### What you should do
Given these entries, repeat exactly the lines starting with the one that has "black dining chair at locate(453, 513, 685, 896)" and going on through the one that has "the person standing at point (12, 14) 8679", both included, but none of the pictures.

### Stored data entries
+ + + + + + +
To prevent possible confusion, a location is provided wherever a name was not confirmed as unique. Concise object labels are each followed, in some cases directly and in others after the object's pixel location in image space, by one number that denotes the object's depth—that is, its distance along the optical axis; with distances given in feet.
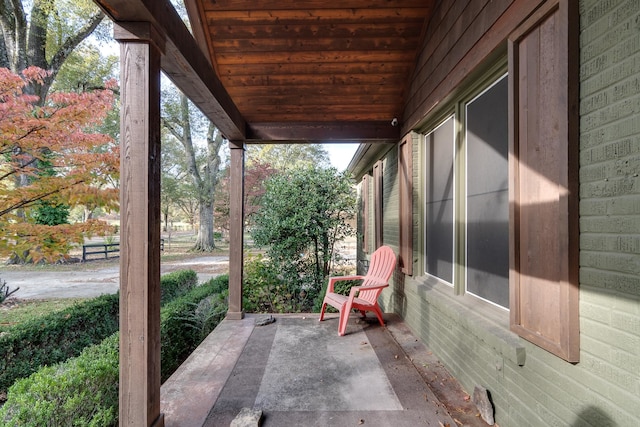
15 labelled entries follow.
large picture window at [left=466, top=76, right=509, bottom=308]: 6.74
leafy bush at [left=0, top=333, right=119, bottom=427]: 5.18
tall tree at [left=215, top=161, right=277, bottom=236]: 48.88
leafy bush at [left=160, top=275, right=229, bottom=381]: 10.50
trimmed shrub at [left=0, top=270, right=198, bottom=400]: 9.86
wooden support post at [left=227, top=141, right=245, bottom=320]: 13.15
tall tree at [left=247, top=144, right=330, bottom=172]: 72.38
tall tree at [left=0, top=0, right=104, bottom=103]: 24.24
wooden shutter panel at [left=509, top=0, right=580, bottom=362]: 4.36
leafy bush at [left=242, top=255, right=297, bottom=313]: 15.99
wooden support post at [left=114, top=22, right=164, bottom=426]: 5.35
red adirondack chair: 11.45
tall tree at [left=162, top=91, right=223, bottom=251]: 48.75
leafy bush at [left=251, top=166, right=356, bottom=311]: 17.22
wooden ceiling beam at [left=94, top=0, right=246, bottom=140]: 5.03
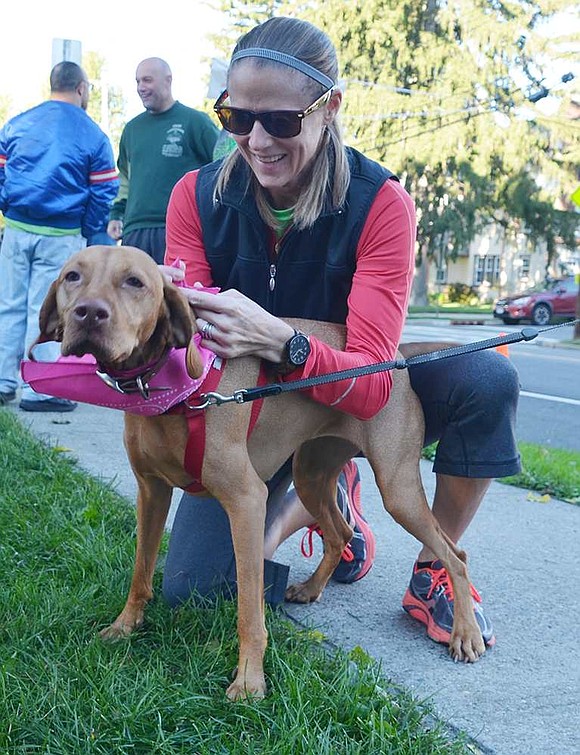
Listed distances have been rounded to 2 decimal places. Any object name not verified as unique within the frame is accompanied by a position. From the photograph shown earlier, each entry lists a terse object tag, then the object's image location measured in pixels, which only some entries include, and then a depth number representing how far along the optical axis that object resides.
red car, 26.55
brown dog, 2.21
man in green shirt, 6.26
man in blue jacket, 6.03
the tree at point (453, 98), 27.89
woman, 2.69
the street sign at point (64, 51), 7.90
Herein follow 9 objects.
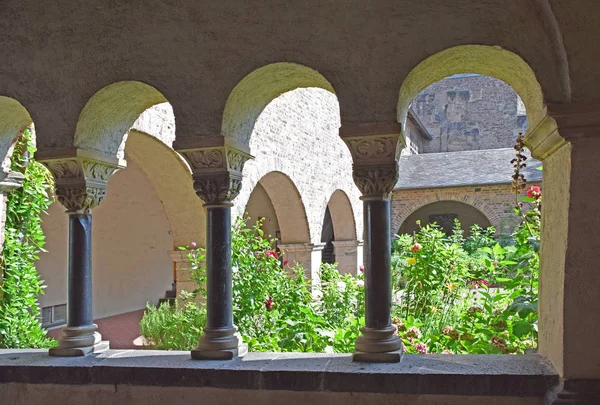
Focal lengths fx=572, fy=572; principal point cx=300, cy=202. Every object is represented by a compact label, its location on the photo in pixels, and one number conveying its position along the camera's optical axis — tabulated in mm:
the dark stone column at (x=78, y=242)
+ + + + + + +
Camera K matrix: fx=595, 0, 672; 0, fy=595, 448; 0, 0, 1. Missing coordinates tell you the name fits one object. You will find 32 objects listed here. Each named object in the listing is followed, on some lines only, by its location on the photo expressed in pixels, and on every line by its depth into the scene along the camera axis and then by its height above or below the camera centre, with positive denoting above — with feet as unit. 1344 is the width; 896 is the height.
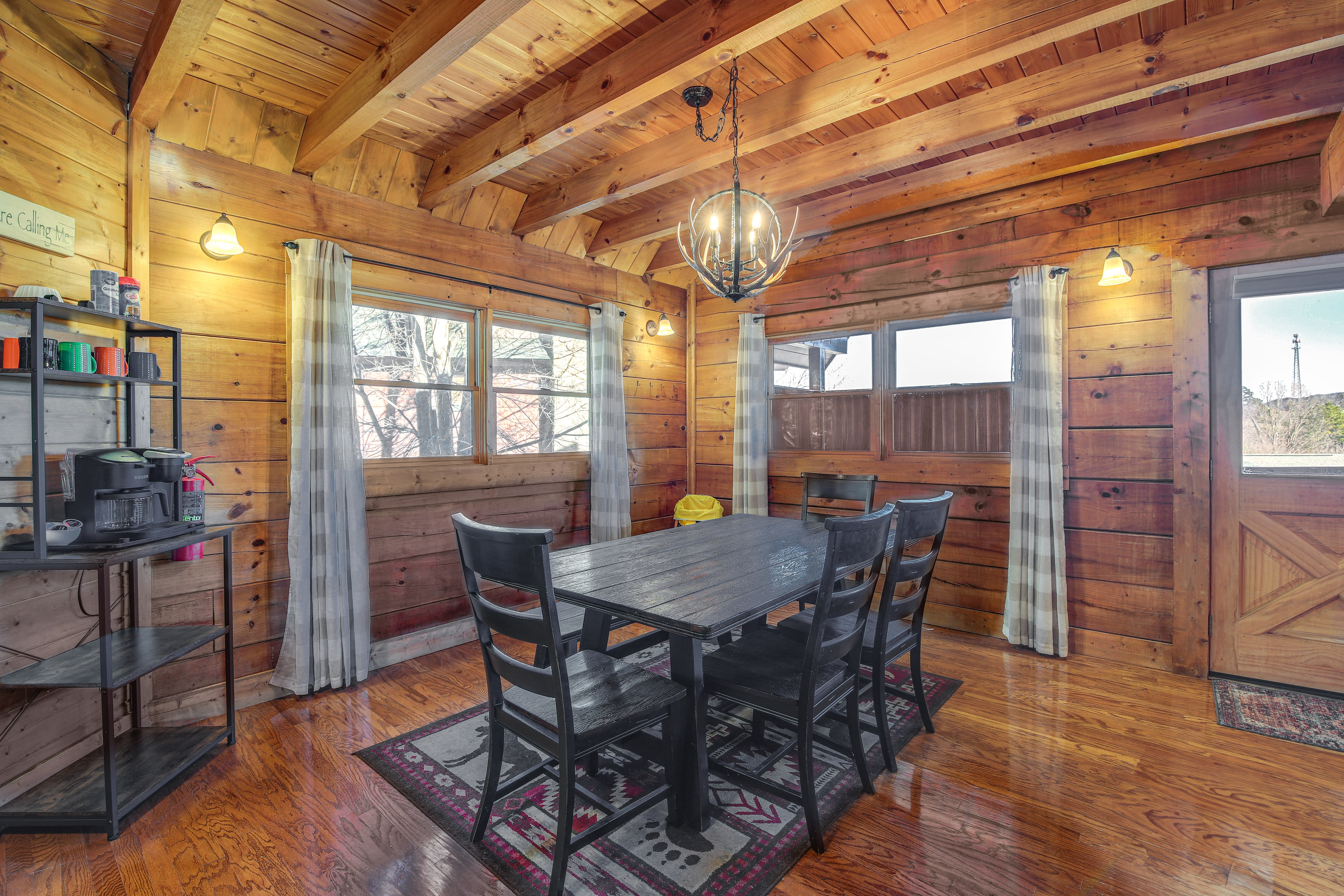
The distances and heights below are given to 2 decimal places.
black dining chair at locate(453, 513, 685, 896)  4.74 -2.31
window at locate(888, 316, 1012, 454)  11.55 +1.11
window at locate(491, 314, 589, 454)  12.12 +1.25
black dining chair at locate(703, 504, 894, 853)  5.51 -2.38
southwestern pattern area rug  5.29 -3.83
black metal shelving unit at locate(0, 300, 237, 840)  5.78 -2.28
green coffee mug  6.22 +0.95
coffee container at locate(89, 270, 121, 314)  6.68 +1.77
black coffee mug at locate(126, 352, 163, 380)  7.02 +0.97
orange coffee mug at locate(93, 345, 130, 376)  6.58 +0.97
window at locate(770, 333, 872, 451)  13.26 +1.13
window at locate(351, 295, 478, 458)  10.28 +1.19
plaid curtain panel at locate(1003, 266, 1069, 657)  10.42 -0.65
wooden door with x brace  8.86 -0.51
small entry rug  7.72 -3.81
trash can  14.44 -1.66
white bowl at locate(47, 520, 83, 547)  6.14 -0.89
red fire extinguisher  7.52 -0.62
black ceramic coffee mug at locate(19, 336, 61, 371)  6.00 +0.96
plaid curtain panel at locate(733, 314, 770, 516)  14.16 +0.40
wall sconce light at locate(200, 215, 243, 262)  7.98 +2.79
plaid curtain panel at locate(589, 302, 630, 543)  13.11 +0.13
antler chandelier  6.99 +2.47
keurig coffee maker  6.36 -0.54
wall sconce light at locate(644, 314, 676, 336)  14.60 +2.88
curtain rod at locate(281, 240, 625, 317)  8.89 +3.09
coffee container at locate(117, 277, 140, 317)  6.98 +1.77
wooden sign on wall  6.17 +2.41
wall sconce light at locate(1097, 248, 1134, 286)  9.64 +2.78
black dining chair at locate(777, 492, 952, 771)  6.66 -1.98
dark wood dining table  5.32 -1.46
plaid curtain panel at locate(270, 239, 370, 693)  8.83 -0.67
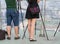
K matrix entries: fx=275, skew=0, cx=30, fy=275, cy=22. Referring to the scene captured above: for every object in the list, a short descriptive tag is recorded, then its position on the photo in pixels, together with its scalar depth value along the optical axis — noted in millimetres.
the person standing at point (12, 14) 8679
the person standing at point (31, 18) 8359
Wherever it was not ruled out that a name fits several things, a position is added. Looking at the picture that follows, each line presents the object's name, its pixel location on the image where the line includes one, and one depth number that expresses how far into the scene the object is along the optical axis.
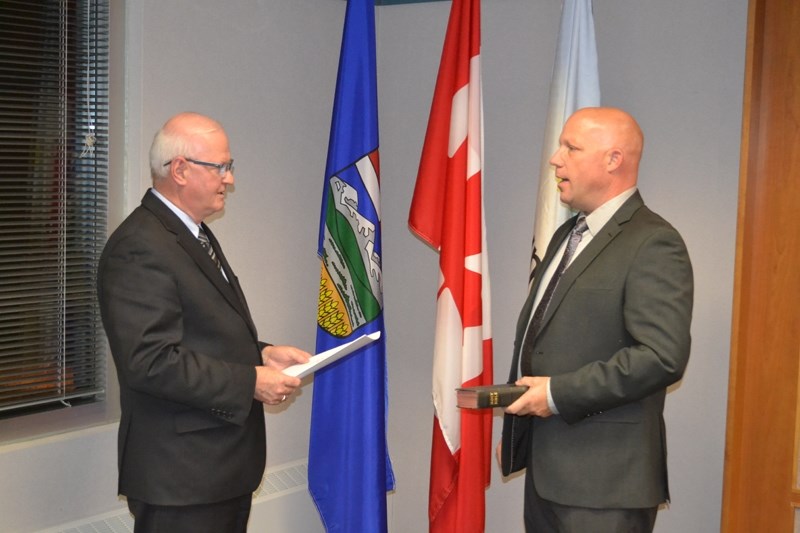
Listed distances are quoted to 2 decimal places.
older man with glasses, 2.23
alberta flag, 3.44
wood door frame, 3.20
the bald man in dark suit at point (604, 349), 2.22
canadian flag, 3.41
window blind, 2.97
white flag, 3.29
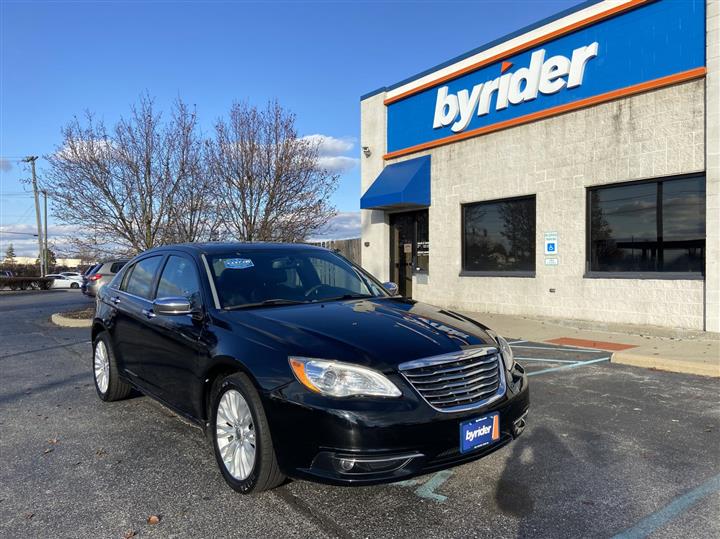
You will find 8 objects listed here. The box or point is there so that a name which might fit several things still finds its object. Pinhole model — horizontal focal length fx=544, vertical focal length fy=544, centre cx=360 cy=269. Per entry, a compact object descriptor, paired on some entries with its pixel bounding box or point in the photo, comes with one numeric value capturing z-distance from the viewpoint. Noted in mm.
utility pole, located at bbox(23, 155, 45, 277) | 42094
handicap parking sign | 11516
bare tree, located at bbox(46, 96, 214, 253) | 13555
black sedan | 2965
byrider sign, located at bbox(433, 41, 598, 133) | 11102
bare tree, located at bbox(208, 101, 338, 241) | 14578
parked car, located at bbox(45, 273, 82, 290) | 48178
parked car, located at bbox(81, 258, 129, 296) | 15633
+ + + + + + +
### Response
black dining chair at locate(453, 513, 685, 896)  4.74 -2.31
window at locate(888, 316, 1012, 454)  11.55 +1.11
window at locate(491, 314, 589, 454)  12.12 +1.25
black dining chair at locate(703, 504, 894, 853)  5.51 -2.38
southwestern pattern area rug  5.29 -3.83
black metal shelving unit at locate(0, 300, 237, 840)  5.78 -2.28
green coffee mug  6.22 +0.95
coffee container at locate(89, 270, 121, 314)  6.68 +1.77
black coffee mug at locate(126, 352, 163, 380)  7.02 +0.97
orange coffee mug at locate(93, 345, 130, 376)  6.58 +0.97
window at locate(770, 333, 872, 451)  13.26 +1.13
window at locate(351, 295, 478, 458)  10.28 +1.19
plaid curtain panel at locate(1003, 266, 1069, 657)  10.42 -0.65
wooden door with x brace  8.86 -0.51
small entry rug  7.72 -3.81
trash can  14.44 -1.66
white bowl at locate(47, 520, 83, 547)  6.14 -0.89
red fire extinguisher  7.52 -0.62
black ceramic coffee mug at locate(19, 336, 61, 371)  6.00 +0.96
plaid curtain panel at locate(733, 314, 770, 516)  14.16 +0.40
wall sconce light at locate(200, 215, 243, 262)  7.98 +2.79
plaid curtain panel at locate(589, 302, 630, 543)  13.11 +0.13
antler chandelier  6.99 +2.47
keurig coffee maker  6.36 -0.54
wall sconce light at locate(644, 314, 676, 336)  14.60 +2.88
curtain rod at locate(281, 240, 625, 317)  8.89 +3.09
coffee container at locate(117, 277, 140, 317)  6.98 +1.77
wooden sign on wall  6.17 +2.41
wall sconce light at locate(1097, 248, 1134, 286)  9.64 +2.78
black dining chair at locate(777, 492, 952, 771)  6.66 -1.98
dark wood dining table  5.32 -1.46
plaid curtain panel at locate(270, 239, 370, 693)  8.83 -0.67
K matrix entries: fx=275, skew=0, cx=30, fy=275, cy=22. Referring to the scene captured above: for every object in the list, a short descriptive tag is recorded, then its position on the photo in pixels, together with its scalar depth value along the optical axis — noted in millimetres.
the person standing at point (12, 14) 8679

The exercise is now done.